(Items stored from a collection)
-- Begin --
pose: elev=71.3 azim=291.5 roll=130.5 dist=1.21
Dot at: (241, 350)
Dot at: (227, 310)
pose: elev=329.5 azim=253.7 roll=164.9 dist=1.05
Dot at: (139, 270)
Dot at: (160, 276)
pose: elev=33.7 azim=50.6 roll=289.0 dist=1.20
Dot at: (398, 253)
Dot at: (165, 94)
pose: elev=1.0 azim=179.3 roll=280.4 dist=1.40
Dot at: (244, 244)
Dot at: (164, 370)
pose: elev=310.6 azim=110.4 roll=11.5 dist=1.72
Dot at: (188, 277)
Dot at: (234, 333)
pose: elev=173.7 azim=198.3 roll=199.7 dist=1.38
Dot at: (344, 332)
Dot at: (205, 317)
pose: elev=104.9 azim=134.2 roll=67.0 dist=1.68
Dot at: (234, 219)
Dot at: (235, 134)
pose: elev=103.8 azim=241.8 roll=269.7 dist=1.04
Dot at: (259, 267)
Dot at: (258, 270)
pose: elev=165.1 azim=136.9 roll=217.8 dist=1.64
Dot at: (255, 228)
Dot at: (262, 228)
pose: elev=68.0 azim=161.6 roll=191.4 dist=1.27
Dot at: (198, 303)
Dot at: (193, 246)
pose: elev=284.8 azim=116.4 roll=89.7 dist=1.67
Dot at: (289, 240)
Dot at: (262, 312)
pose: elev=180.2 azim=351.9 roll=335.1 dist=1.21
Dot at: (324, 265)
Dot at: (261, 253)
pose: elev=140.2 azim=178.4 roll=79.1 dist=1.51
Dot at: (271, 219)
-- End --
What is being asked |
Please write out all of the lines above without changing anything in them.

Reply |
pose: elev=71.3 azim=291.5 roll=130.5 dist=1.21
Dot at: (241, 350)
Dot at: (227, 310)
pose: elev=329.5 azim=253.7 roll=164.9 dist=1.05
Dot at: (139, 270)
Dot at: (160, 276)
pose: elev=33.7 azim=50.6 roll=289.0 dist=1.20
Dot at: (398, 253)
Dot at: (165, 94)
pose: elev=1.0 azim=179.3 roll=280.4 dist=1.40
Dot at: (244, 244)
Dot at: (164, 370)
pose: elev=310.6 azim=110.4 roll=11.5 dist=1.72
Dot at: (188, 277)
Dot at: (234, 333)
pose: elev=173.7 azim=198.3 roll=199.7 dist=1.38
Dot at: (344, 332)
Dot at: (205, 317)
pose: elev=104.9 azim=134.2 roll=67.0 dist=1.68
Dot at: (234, 219)
Dot at: (235, 134)
pose: elev=103.8 azim=241.8 roll=269.7 dist=1.04
Dot at: (259, 267)
Dot at: (258, 270)
pose: elev=165.1 azim=136.9 roll=217.8 dist=1.64
Dot at: (255, 228)
Dot at: (262, 228)
pose: elev=68.0 azim=161.6 roll=191.4 dist=1.27
Dot at: (198, 303)
Dot at: (193, 246)
pose: elev=284.8 azim=116.4 roll=89.7 dist=1.67
Dot at: (289, 240)
Dot at: (262, 312)
pose: elev=180.2 azim=351.9 roll=335.1 dist=1.21
Dot at: (324, 265)
Dot at: (261, 253)
pose: elev=140.2 azim=178.4 roll=79.1 dist=1.51
Dot at: (271, 219)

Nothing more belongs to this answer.